[Records]
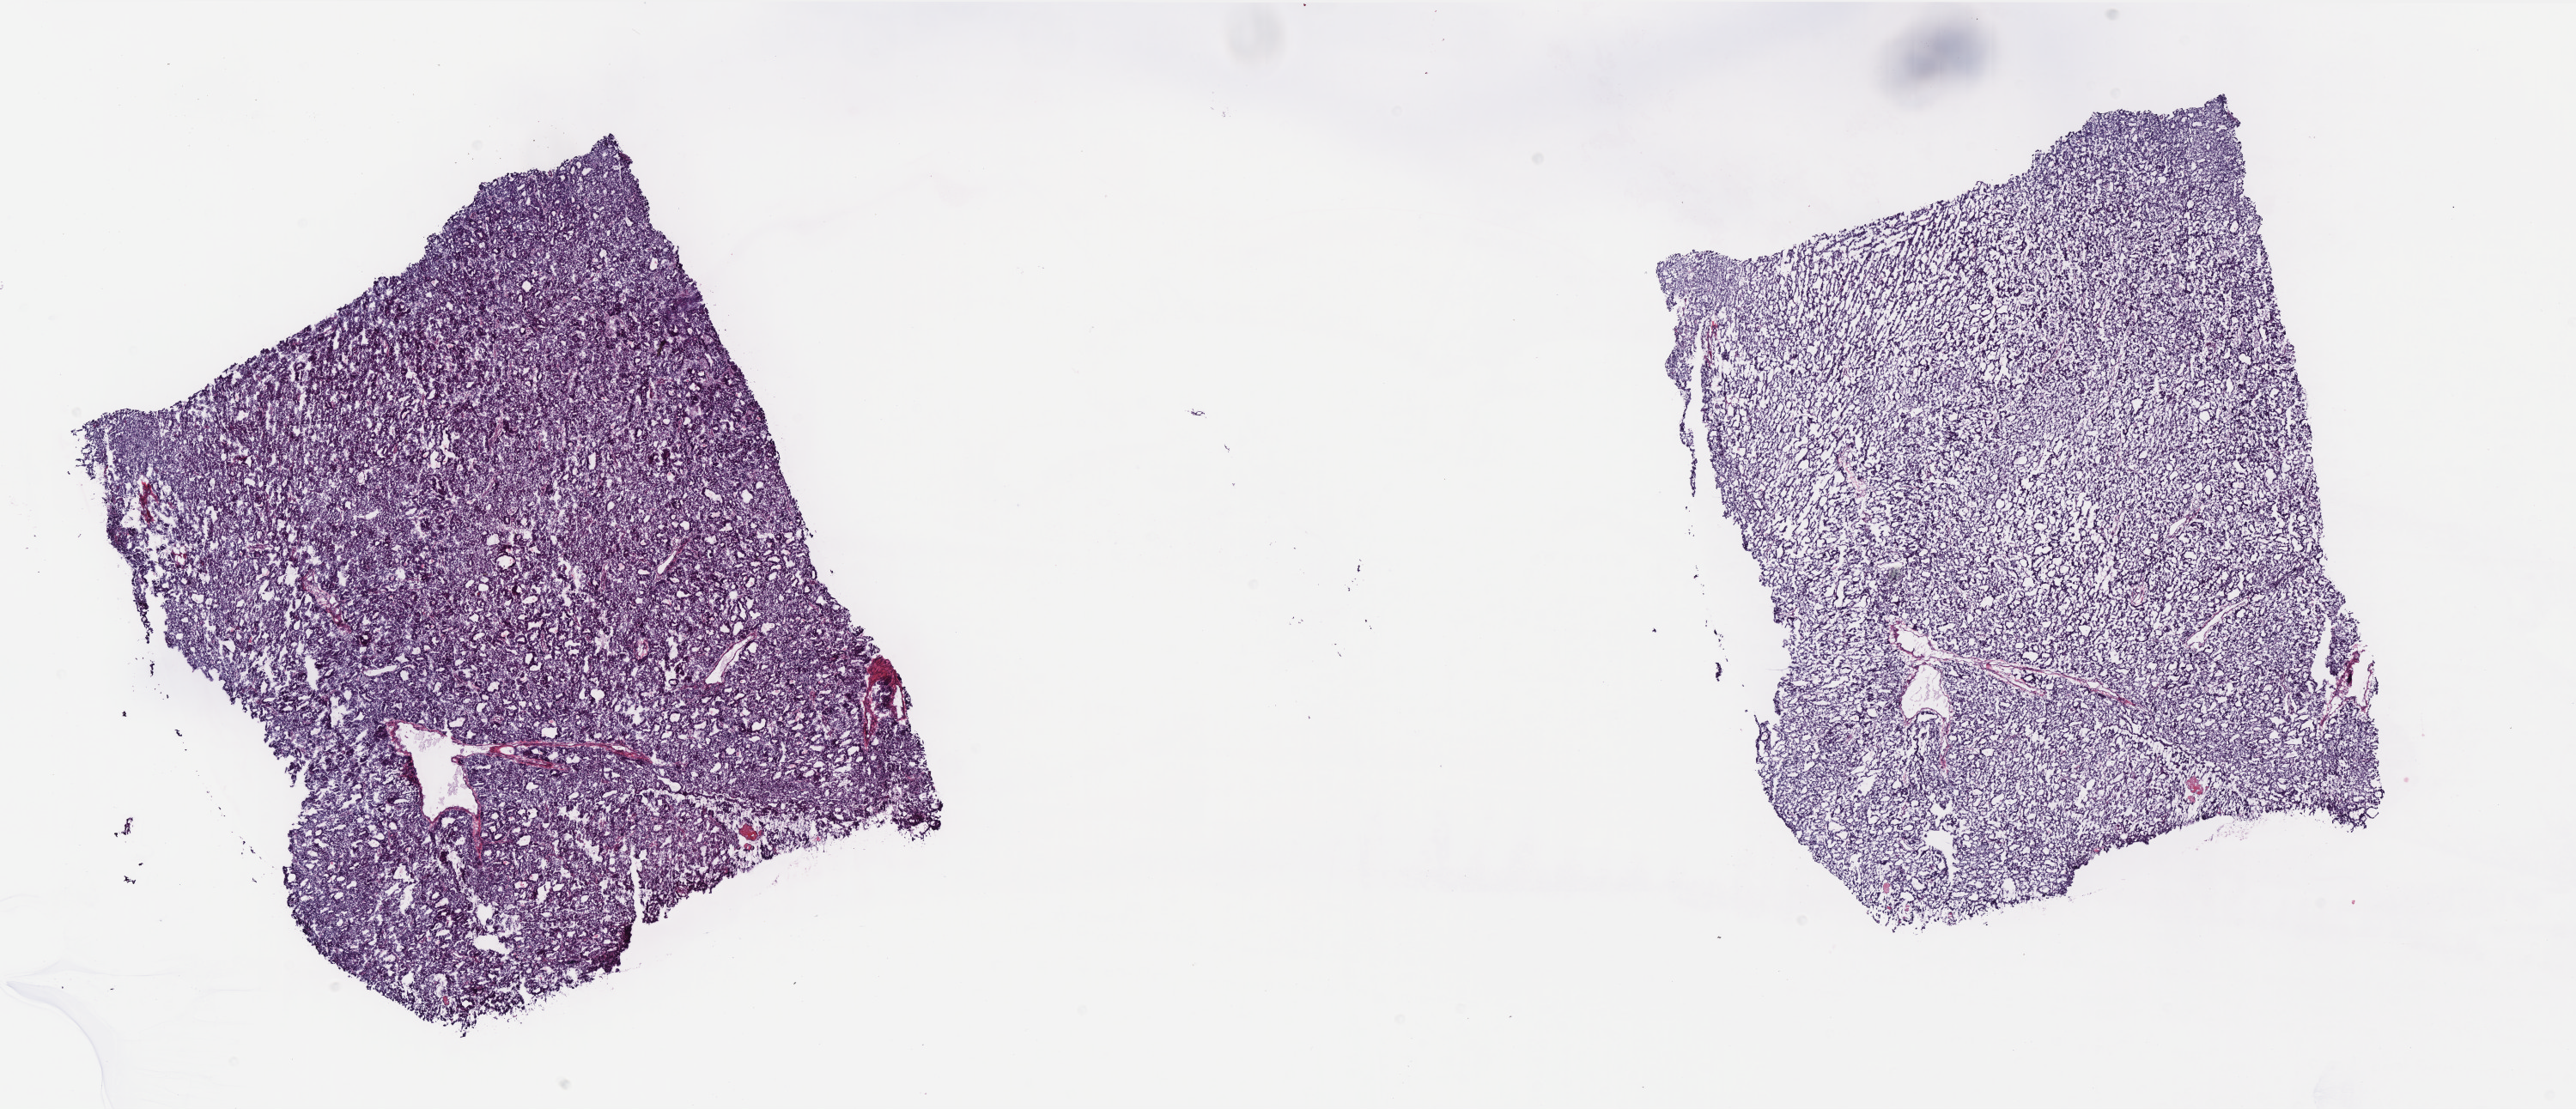
Digitized Hematoxylin and eosin (H&E) stained tissue section (whole slide), shown as a low-resolution overview of the whole scanned area (about 24.1 x 10.4 mm), frozen section, primary tumour sample from the uterus. Patient: female, age at initial diagnosis 74 years. Histologic grade: G2 (moderately differentiated). Composition of this section per pathologist review: tumour cells 100%, tumour nuclei 90%, normal cells 0%, stromal cells 0%, necrosis 0%. Infiltration values recorded for this section: lymphocyte infiltration 0%, monocyte infiltration 0%, neutrophil infiltration 0%.
* FIGO stage: IB
* histologic diagnosis: Endometrioid adenocarcinoma, NOS (endometrium)
* lymph nodes positive (case pathology): 0 of 12 examined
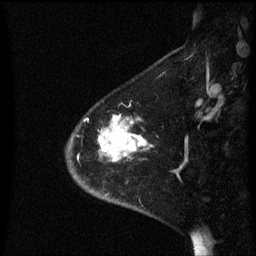
Breast MRI (dynamic contrast-enhanced), one sagittal slice. Position 17 of 60 along the scan axis. Dynamic contrast-enhanced series, image 2 of 3 at this slice position (ordered by acquisition). 1.5 T. TE 4.2 ms, TR 8.4 ms. 2.3 mm slice thickness. 256 × 256 image matrix, field of view 200 × 200 mm. Patient: female, 46 years. From the clinical record (not read from this slice): setting: breast cancer imaged before/during neoadjuvant chemotherapy; receptor status: HER2-positive.
Structures marked on this image (semi-automatically segmented with operator editing):
- analysis volume of interest (the breast-tissue region the enhancement analysis was run in; not a lesion): bounding box [x1, y1, x2, y2] px = [67, 116, 153, 187]
- tumour enhancement mask (voxels above the 70 % enhancement threshold inside the analysis volume of interest): [98, 116, 148, 163]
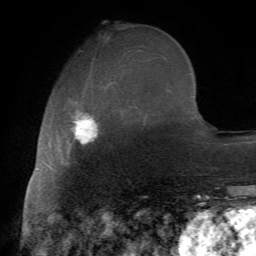
Breast MRI (dynamic contrast-enhanced), one axial slice; slice 22 of 72 in the series (ordered by position); cropped to one breast; dynamic contrast-enhanced series, time point 2 of 7 at this slice position (early post-contrast); 1.5 T; TE 4.2 ms, TR 8.7 ms; 2.2 mm slice thickness; 256 × 256 image matrix. Female patient.
Structures marked on this image (semi-automatically segmented with operator editing):
- enhancing-tissue mask used for the functional tumour volume (all voxels passing the contrast-enhancement thresholds inside the analysis volume; usually the tumour): bounding box [x1, y1, x2, y2] px = [66, 107, 101, 163]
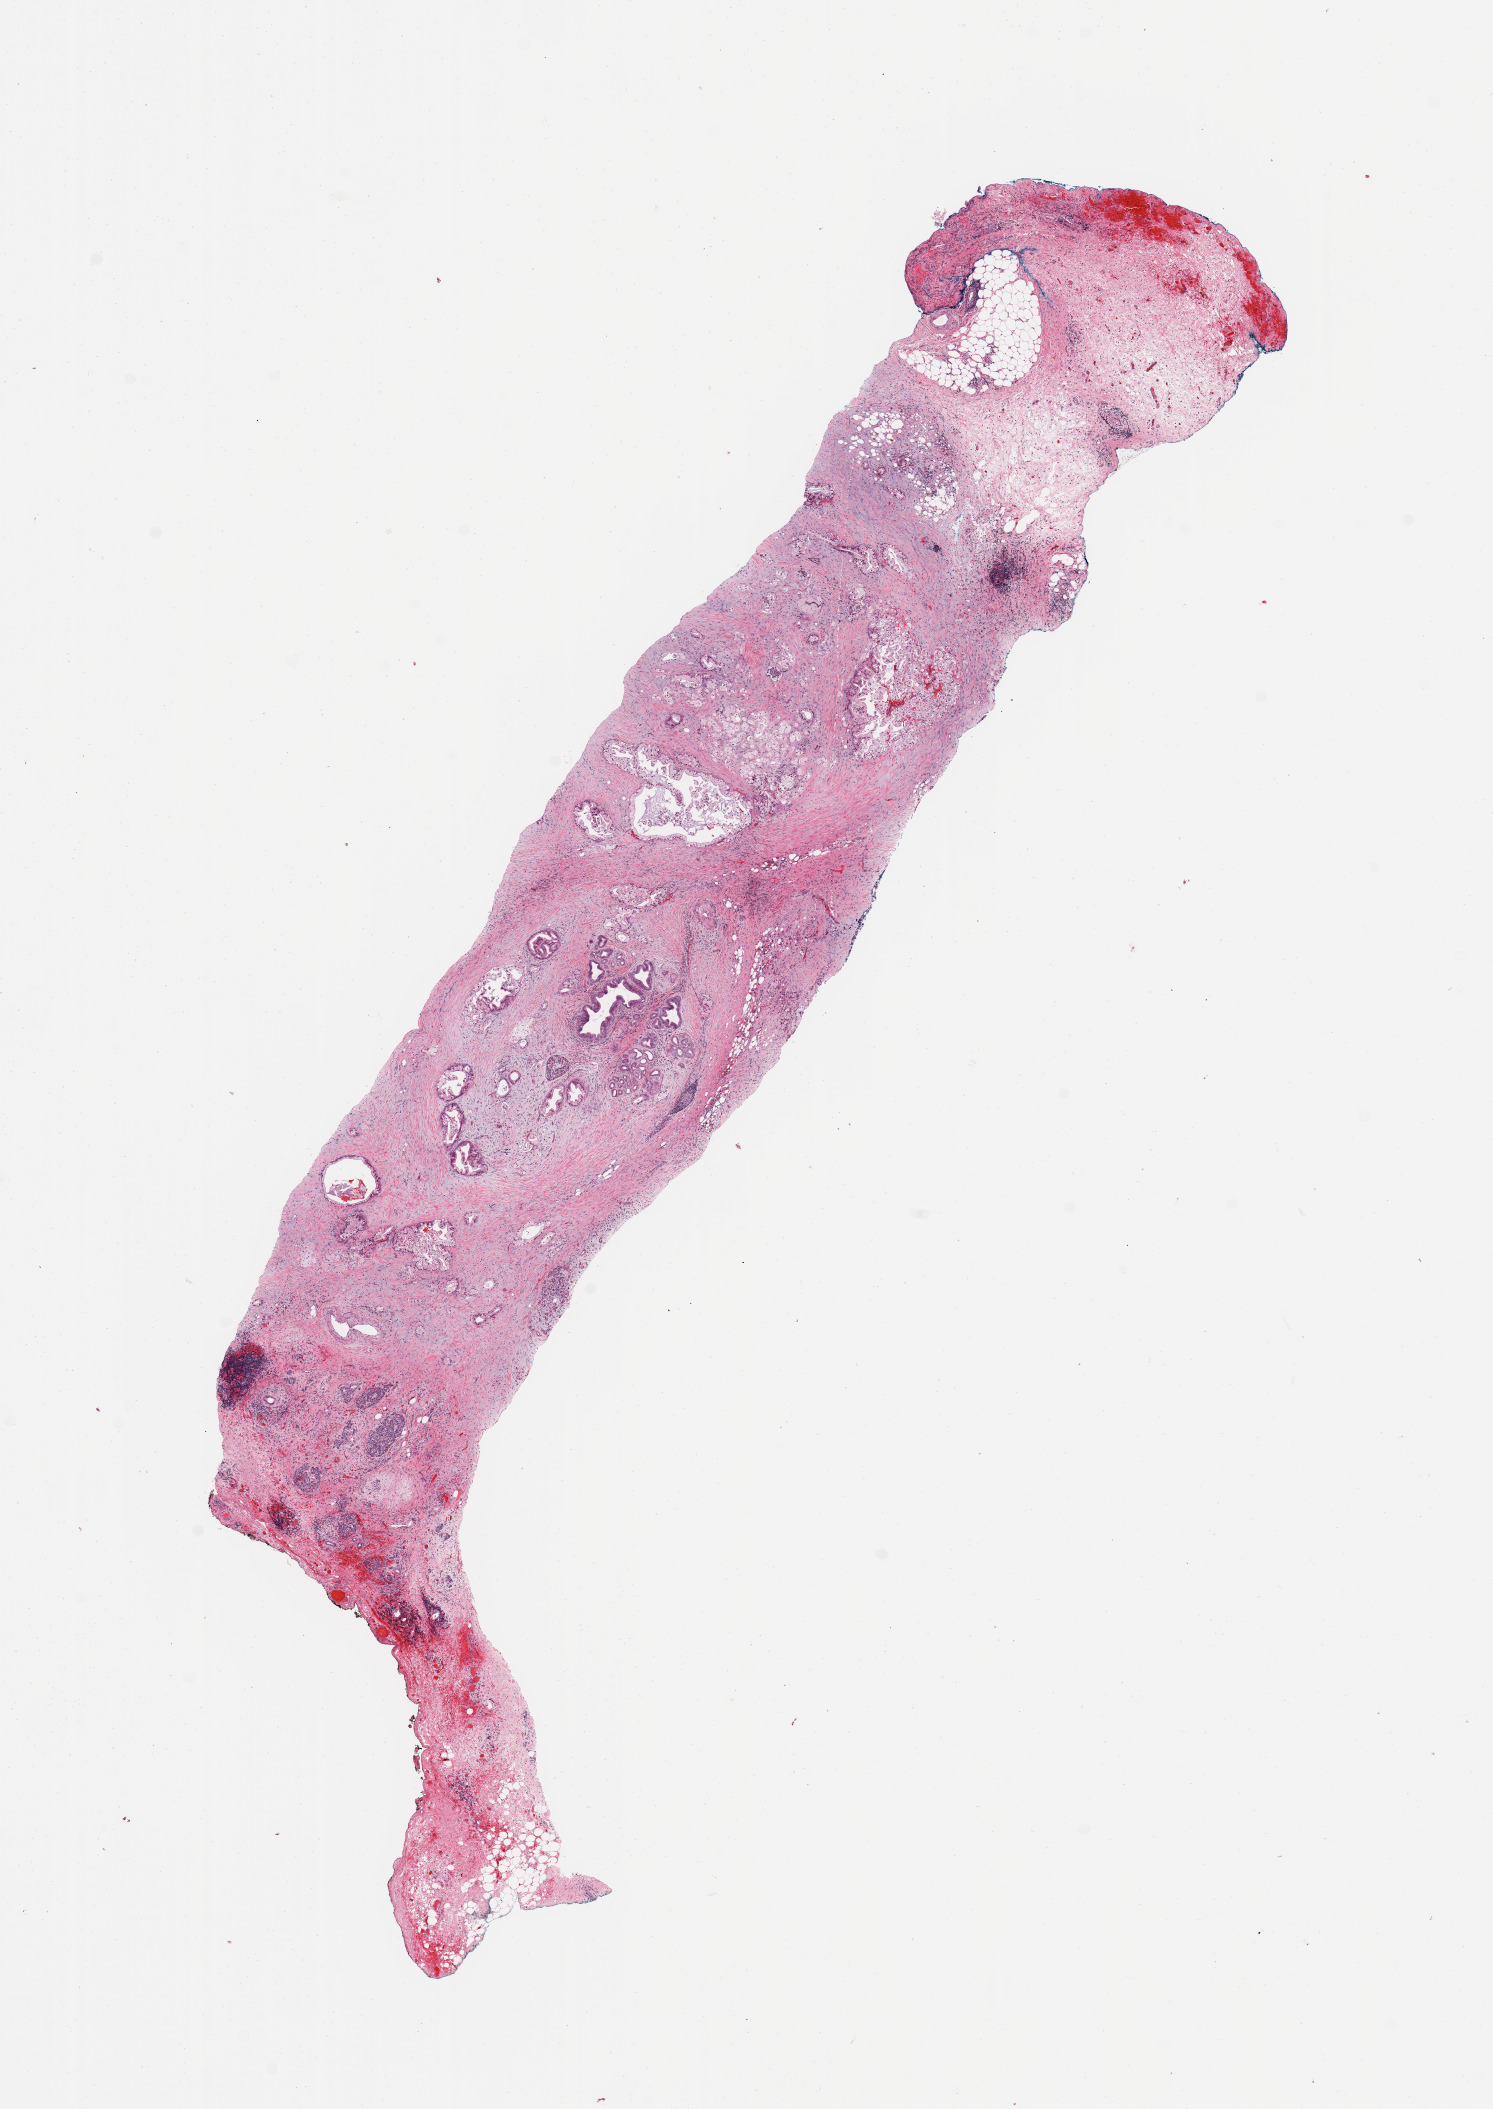
Whole-slide histology image, H&E-stained, whole scanned area (about 11.8 x 16.7 mm, acquisition: 20x scan) shown as a low-resolution overview; tumour tissue sample, sampled site: pancreas. Male, 42 y/o. Histologic grade: G3 (poorly differentiated). Composition of this section per pathologist review: tumour nuclei 20%, necrosis 0%.
AJCC pathologic stage: IIB. Primary tumour site (as recorded): head. Diagnosis: Infiltrating duct carcinoma, NOS.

[Aim of the task] From the entries, copy out each line containing the word "site".

[Answer section]
Whole-slide histology image, H&E-stained, whole scanned area (about 11.8 x 16.7 mm, acquisition: 20x scan) shown as a low-resolution overview; tumour tissue sample, sampled site: pancreas. Male, 42 y/o. Histologic grade: G3 (poorly differentiated). Composition of this section per pathologist review: tumour nuclei 20%, necrosis 0%.
AJCC pathologic stage: IIB. Primary tumour site (as recorded): head. Diagnosis: Infiltrating duct carcinoma, NOS.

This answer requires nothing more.